Many volunteers did 20 minute stints in the water supporting the weakened whales to stop them from drowning.
National Parks and Wildlife Service urged sightseers to stay away and said it would call for volunteers on radio if more were needed.
The rescue operation to move 44 surviving whales from the pod of 49 - five died on the beach, began on the Monday afternoon.
Hundreds of volunteers spent hours pouring thousands of litres of seawater over the whales to keep them cool after they were discovered near the Sugar Loaf lighthouse just before 6.30am.
The high tide at 8pm on Monday threatened the whales, some up to four metres long, which were too weak to swim out to sea.
As the high tide approached, rescue teams pushed whales onto tarpaulins and heaved them further up the beach until they could be moved to the holding pen.
The whales were then lifted on to four-wheel-drive trucks and trailers and transferred across Treachery Headland to the holding pen at Boat Beach, where an underwater barrier made from tins on ropes was erected.
Fewer than a dozen whales were moved by late Monday night. It was not known what had caused the whales to strand themselves.

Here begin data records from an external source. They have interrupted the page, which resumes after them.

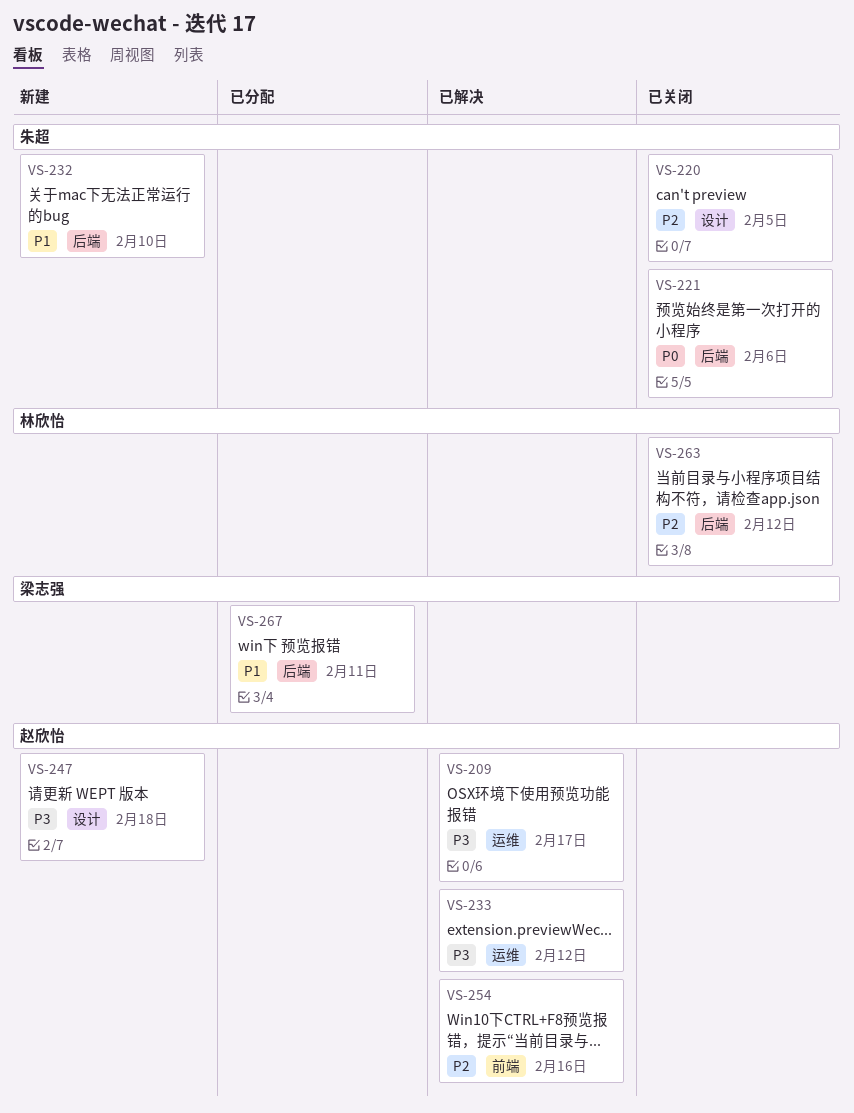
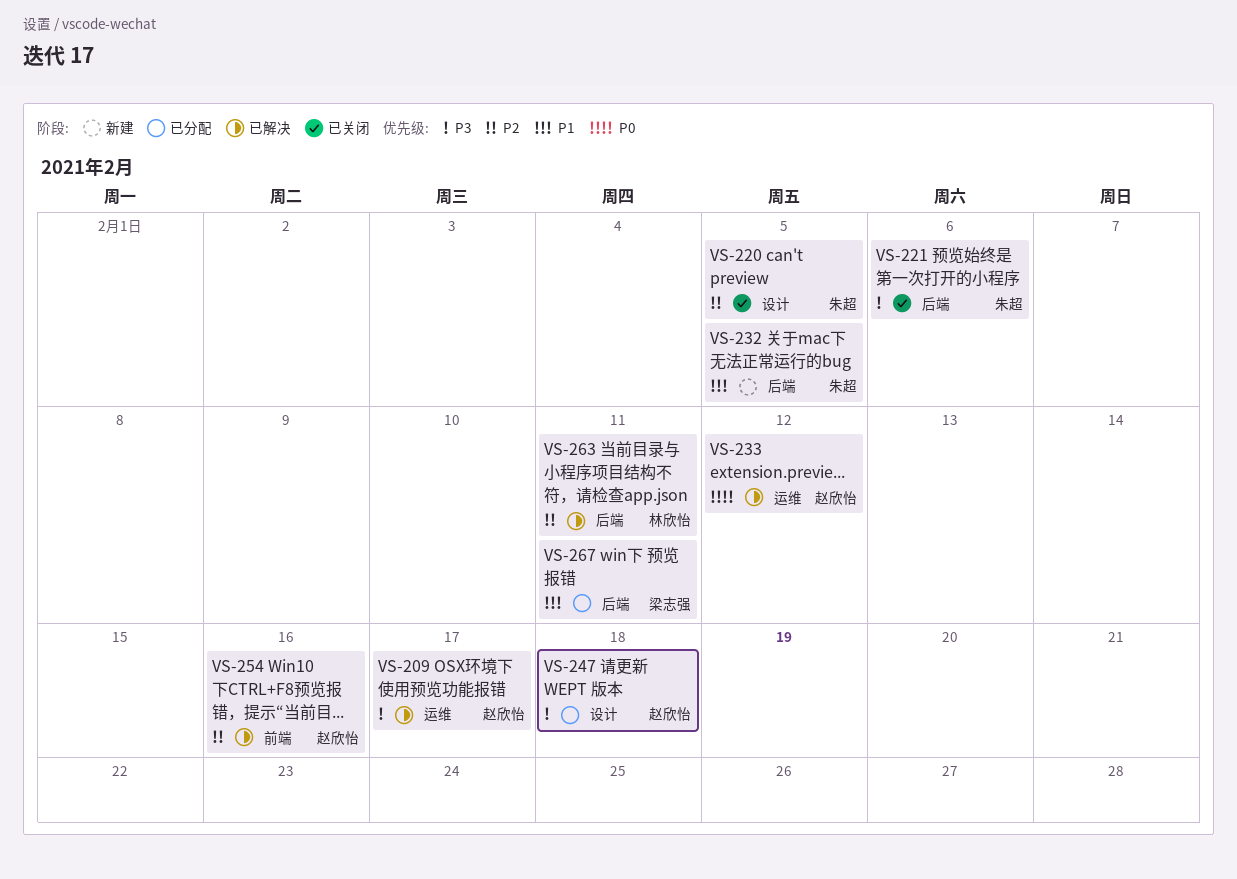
VS-221, priority: P0 -> P3
VS-232, due: Feb 10 -> Feb 5
VS-233, priority: P3 -> P0
VS-247, status: 新建 -> 已分配
VS-263, status: 已关闭 -> 已解决
VS-263, due: Feb 12 -> Feb 11

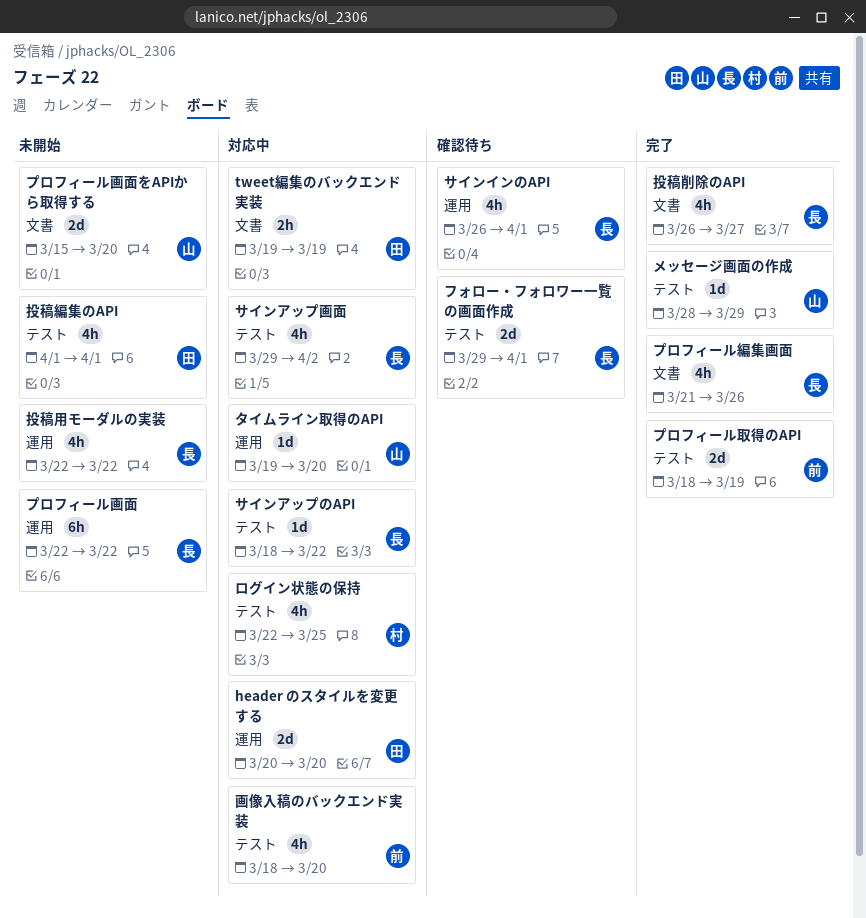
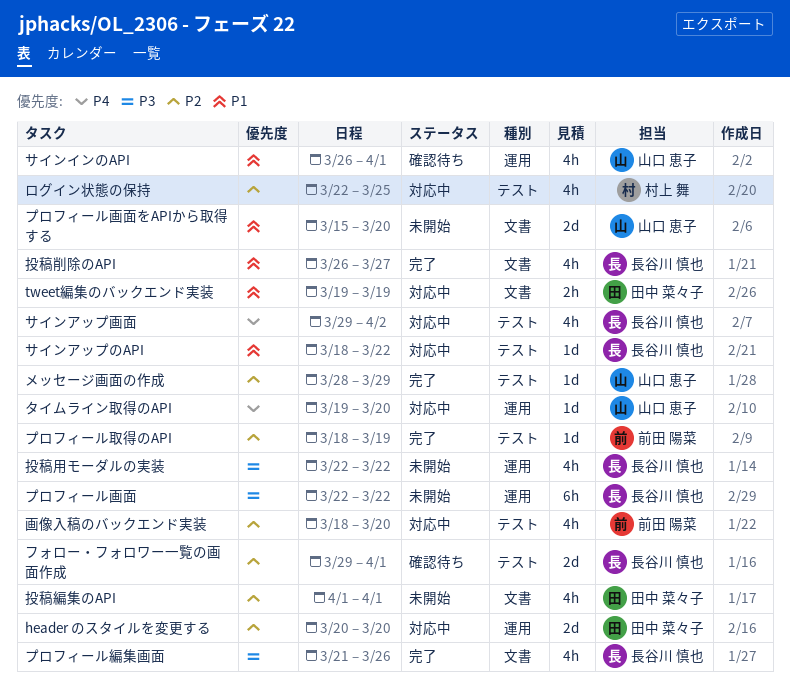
サインインのAPI, owner: 長谷川 慎也 -> 山口 恵子
プロフィール取得のAPI, estimate: 2d -> 1d
投稿編集のAPI, label: テスト -> 文書

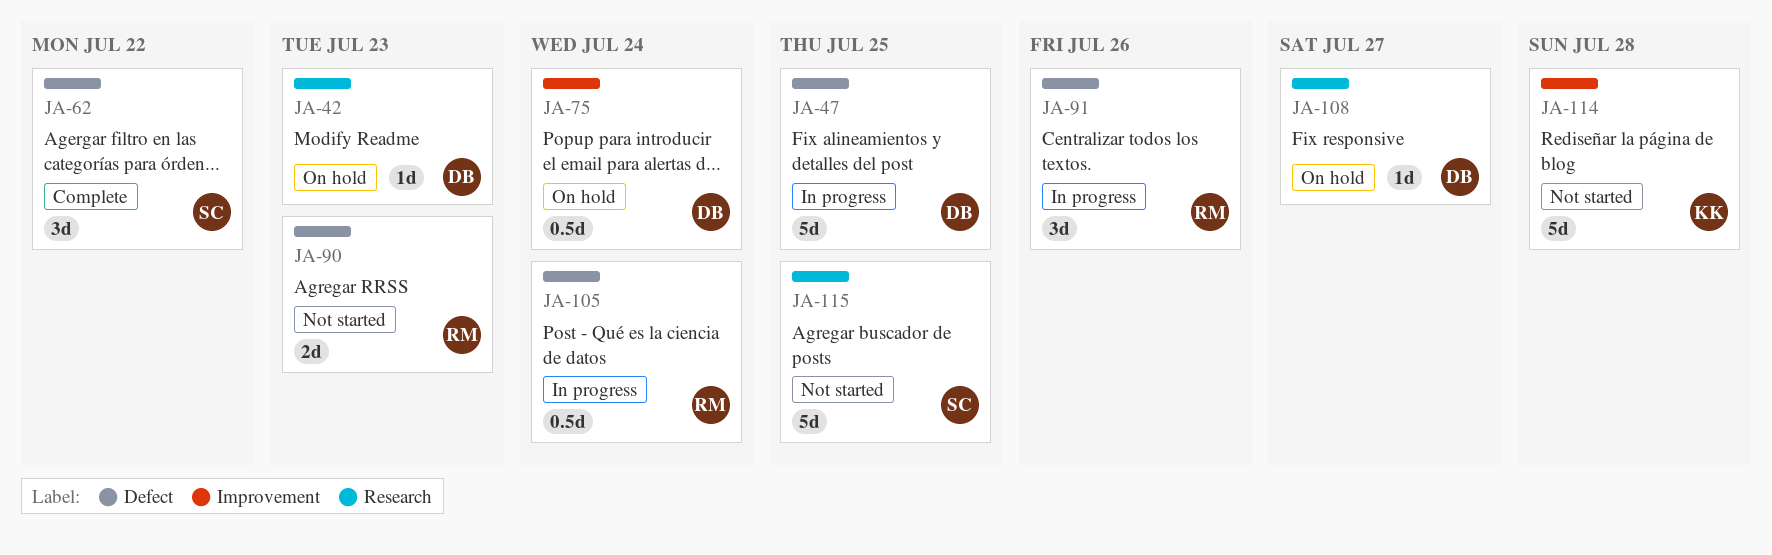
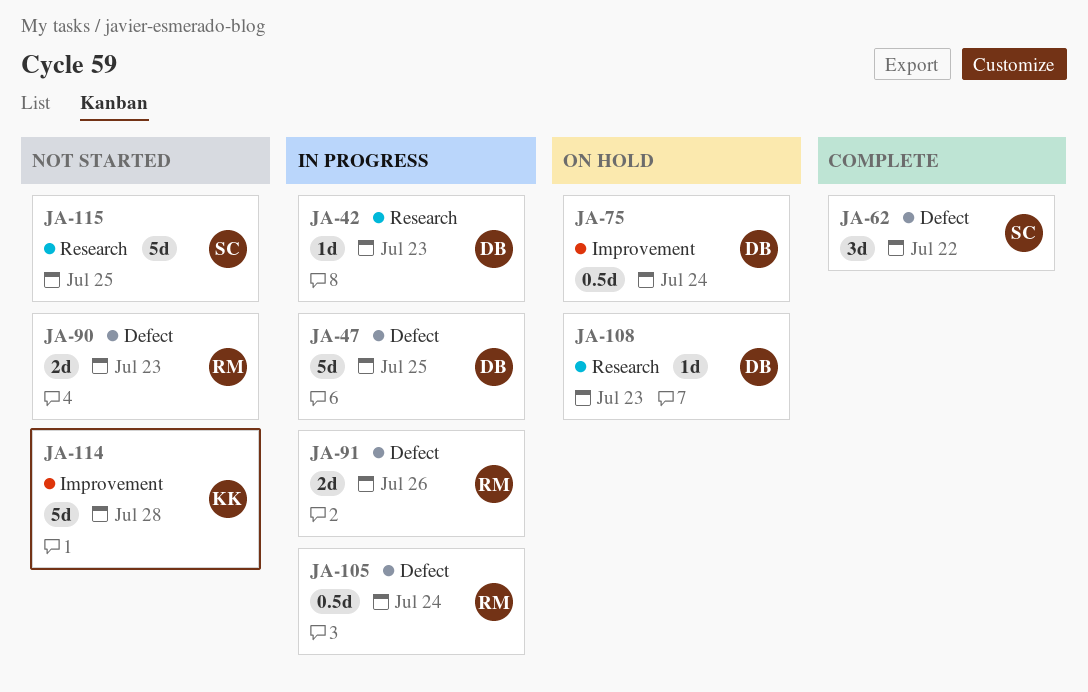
JA-42, status: On hold -> In progress
JA-91, estimate: 3d -> 2d
JA-108, due: Jul 27 -> Jul 23

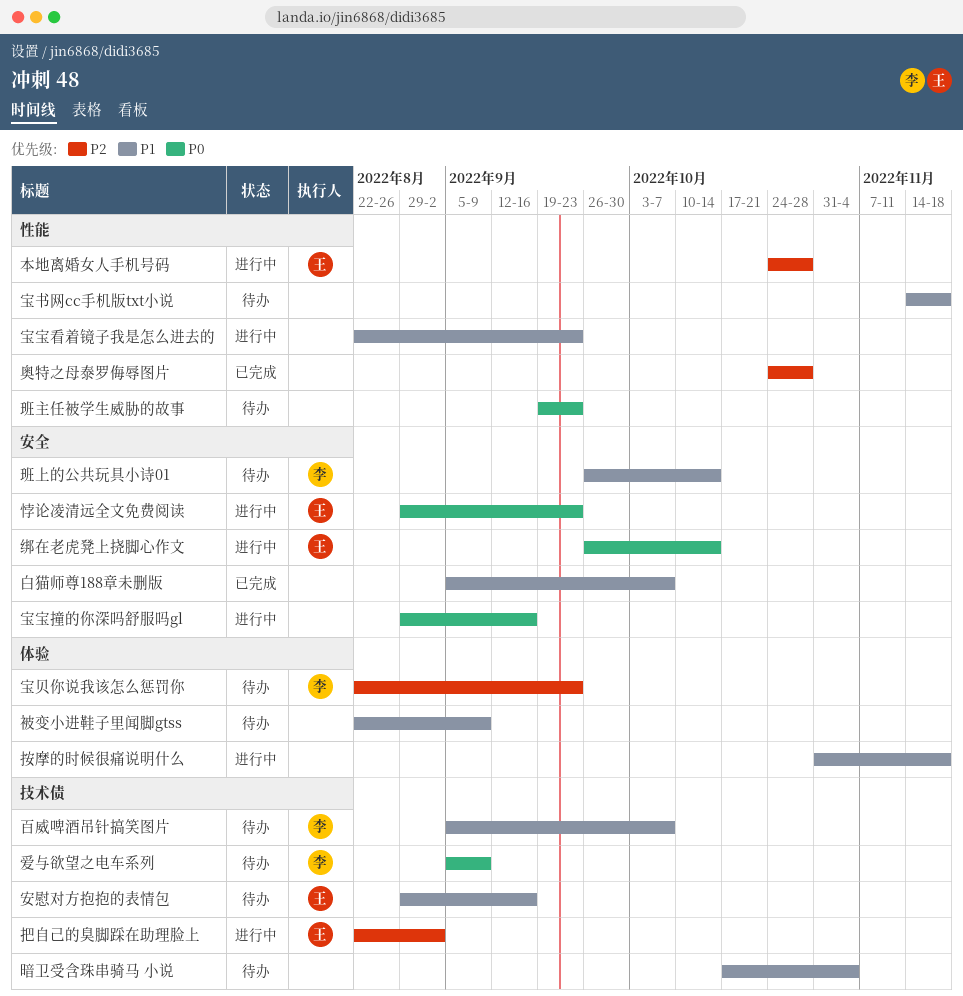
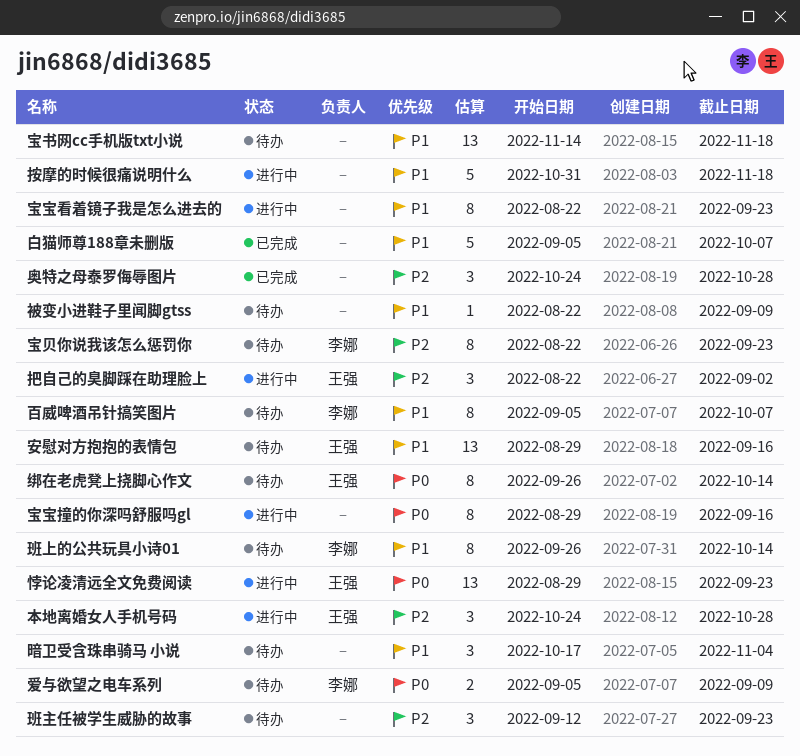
班主任被学生威胁的故事, priority: P0 -> P2
班主任被学生威胁的故事, start: Sep 19 -> Sep 12
绑在老虎凳上挠脚心作文, status: 进行中 -> 待办

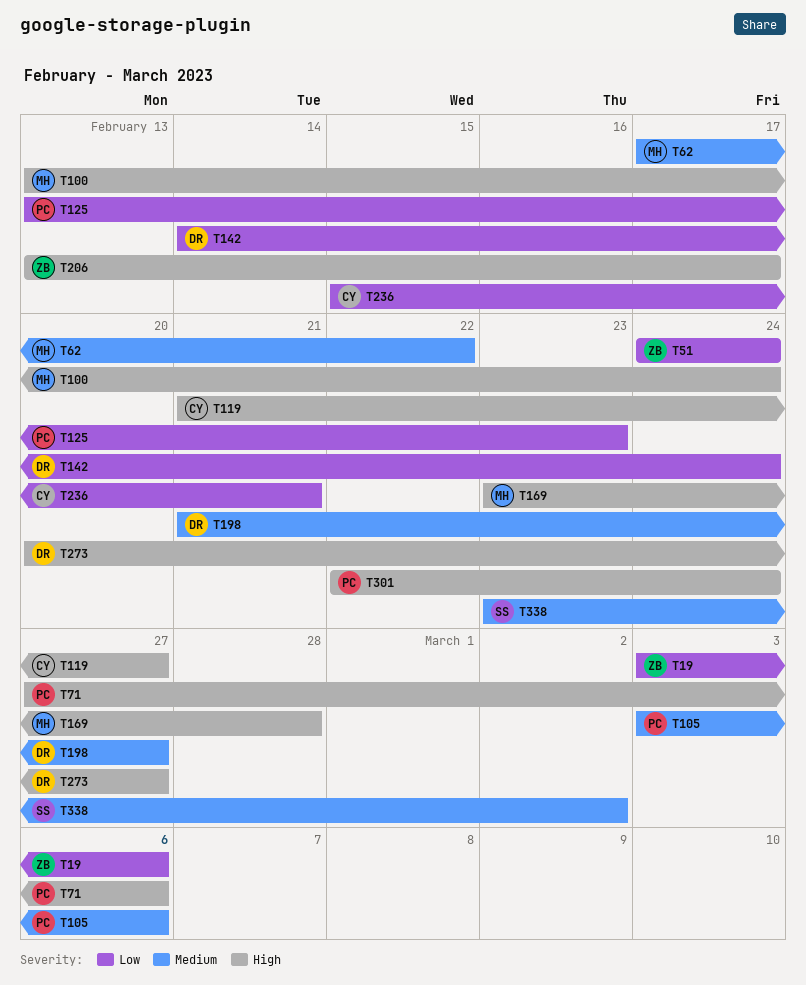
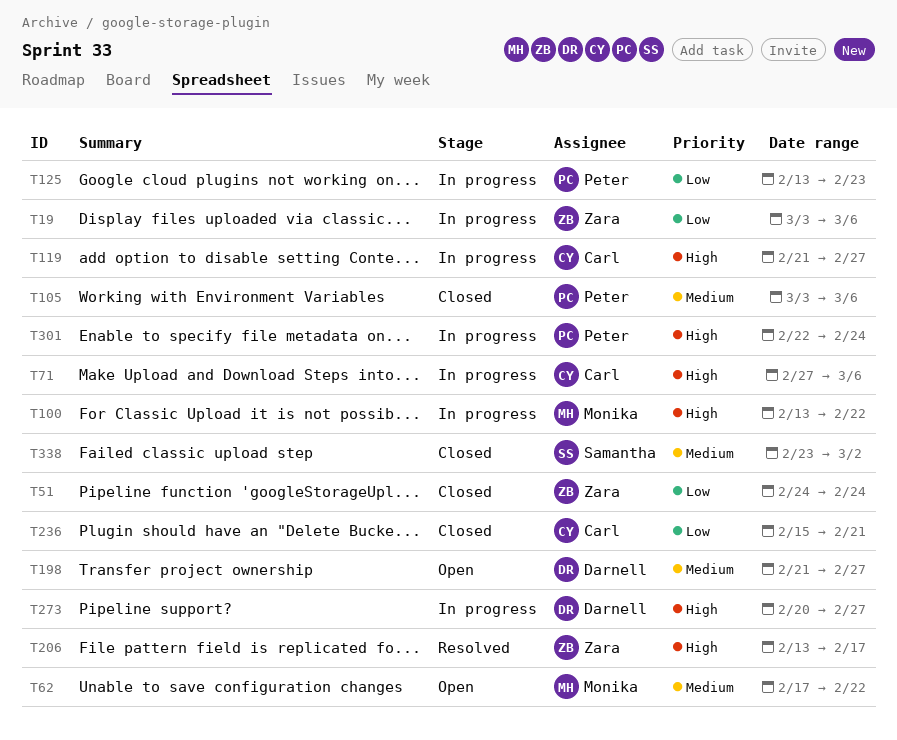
T71, owner: Peter -> Carl
T100, due: Feb 24 -> Feb 22
T142: present -> none
T169: present -> none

A ranger based at Myall Lakes National Park, Rosemary Black said once the whales were on the beach it was "virtually impossible for them to get back through the breakers."
One group pushed a whale back to sea but it beached itself again, too weak to make any advance through the surf.
Among the volunteers were Karen Selkirk and Steven Smith from Old Bar who had named the whale they and friends were caring for "Maybe".
"Maybe he will live, maybe he will die," Mr Smith said.
Miss Selkirk said they had heard a call for volunteers on a radio broadcast so they turned up wearing wetsuits and brought along brightly coloured beach towels to drape over the whales.
One group had even erected tree branches in the sand to shade a whale and an ambulance was moved into place to shade another.